Layer 2: The Company
The company itself holds and manages the operating or investment assets. If the business faces operational risks (like lawsuits from suppliers, customers, or employees), those claims are limited to the company’s assets and do not reach the trust or its beneficiaries.
Why does this matter?
This two-layer structure means that personal issues and business risks are kept separate. Family disputes don’t disrupt the business, and business problems don’t threaten the family’s long-term wealth planning.
Control without sacrificing protection
• Hands‑off trustee, active directors: Under VISTA, trustees do not supervise day‑to‑day company management. Directors run the business.
• Pre‑agreed control mechanics: The trust deed can designate an Appointer who can instruct the Trustee about the appointment and removal of directors.
• Custom “Intervention Events”: The trust deed can define objective triggers (e.g., illegality, insolvency, failure to provide accounts) when the trustee must exercise its voting powers over the shares of the BVI company to appoint and remove directors.

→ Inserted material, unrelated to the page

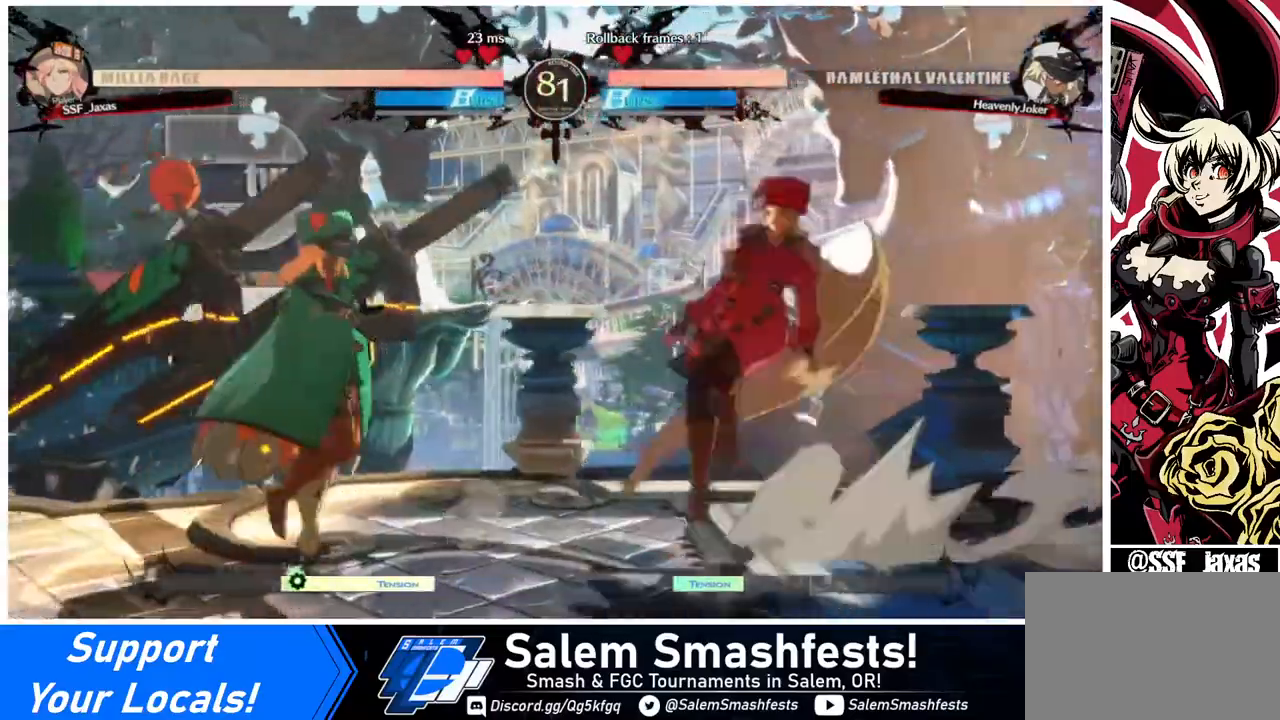
{"buttons": ["DPAD_RIGHT"], "events": [[280, "L1", "down"], [360, "L1", "up"]]}
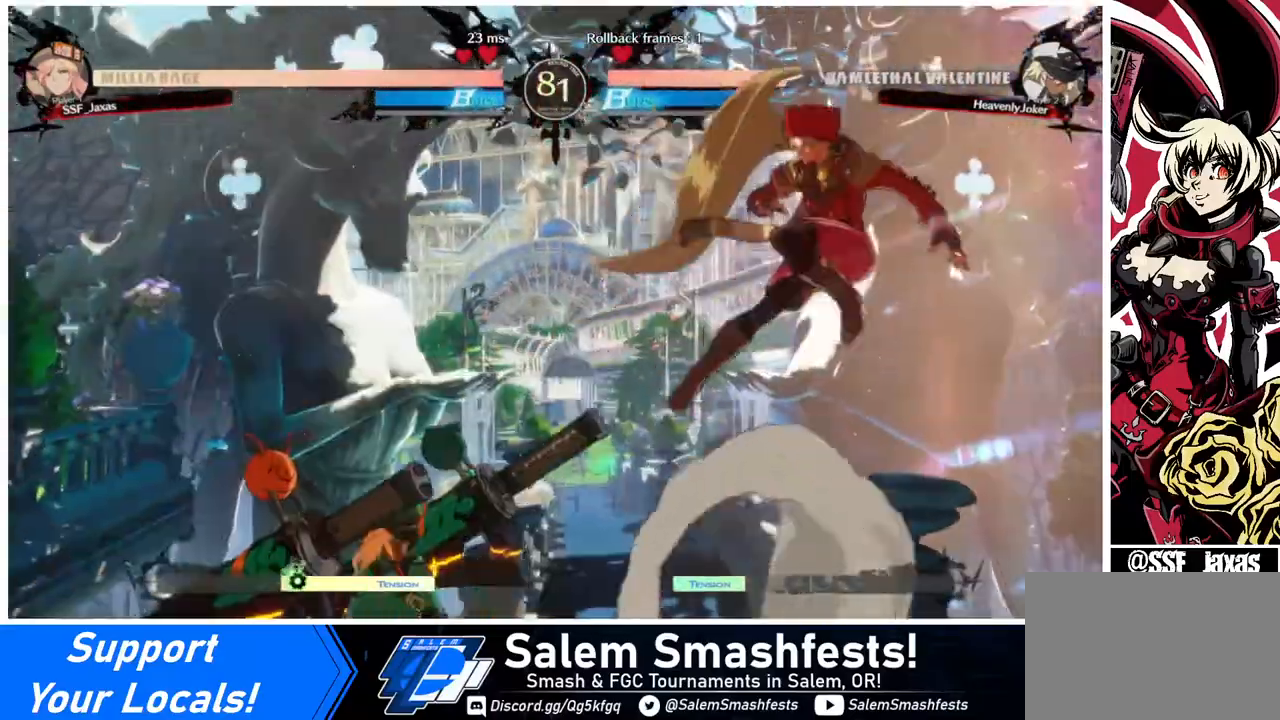
{"buttons": ["DPAD_LEFT"], "events": [[280, "DPAD_RIGHT", "up"], [400, "DPAD_LEFT", "down"], [480, "DPAD_LEFT", "up"], [520, "DPAD_LEFT", "down"]]}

Continuity across generations
• No probate disruption for the company shares—ownership remains with the trust on death or incapacity of the principal.
• Long duration: Modern BVI trusts can last centuries, enabling long‑term governance and family policies.
• Clear succession: Built‑in procedures for director succession, protector replacement, and beneficiary additions/exclusions.
Privacy with regulatory comfort
• Confidentiality: The Trustee of a VISTA Trust is filed in the VIRRGIN system as the beneficial owner of the BVI company under the Trust.
Disclaimer: This is a general overview for discussion purposes only and not legal or tax advice.